Cloud Contamination and Data Quality
Clouds over water bodies create a special challenge: clouds are also highly reflective, and poorly masked clouds can produce false high NDWI values. To check:
- Look at the true-color imagery for any data point with unexpectedly high NDWI
- Use SAR VV (which drops during actual flooding but is unaffected by cloud) as a cross-check
A sudden NDWI spike not matched by SAR VV drop is more likely cloud contamination than actual flooding.
Applications
Water resource management: Track reservoir storage trends for hydropower planning, irrigation water allocation, and municipal supply forecasting.
Flood disaster response: Detect flooding extent within days of an event and track inundation duration for damage assessment.
Wetland conservation: Monitor protected wetland extent over years, documenting whether conservation measures are working.
Climate change research: Track long-term changes in lake extent, wetland coverage, and seasonal water cycle timing.
Agriculture: Monitor irrigation canal and field flooding patterns for water use auditing.
Summary
NDWI and MNDWI time series monitoring provides continuous tracking of water surface extent for lakes, reservoirs, floodplains, and coastal wetlands.

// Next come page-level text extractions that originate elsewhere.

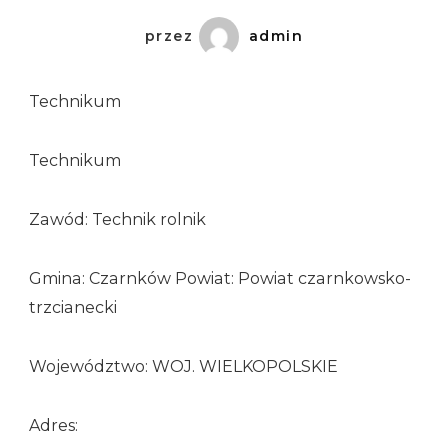
przez
admin
Technikum
Technikum
Zawód: Technik rolnik
Gmina: Czarnków Powiat: Powiat czarnkowsko-
trzcianecki
Województwo: WOJ. WIELKOPOLSKIE
Adres:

The time series reveals seasonal storage cycles, drought-driven drawdown, and flood events — changes that require months or years of data to distinguish normal variability from genuine long-term change. MNDWI is generally more accurate than NDWI near urban areas and coastlines, while NDMI provides complementary information on vegetation water stress. For flood monitoring specifically, pairing optical water indices with SAR ensures cloud-free detection even during the storm conditions that typically accompany floods.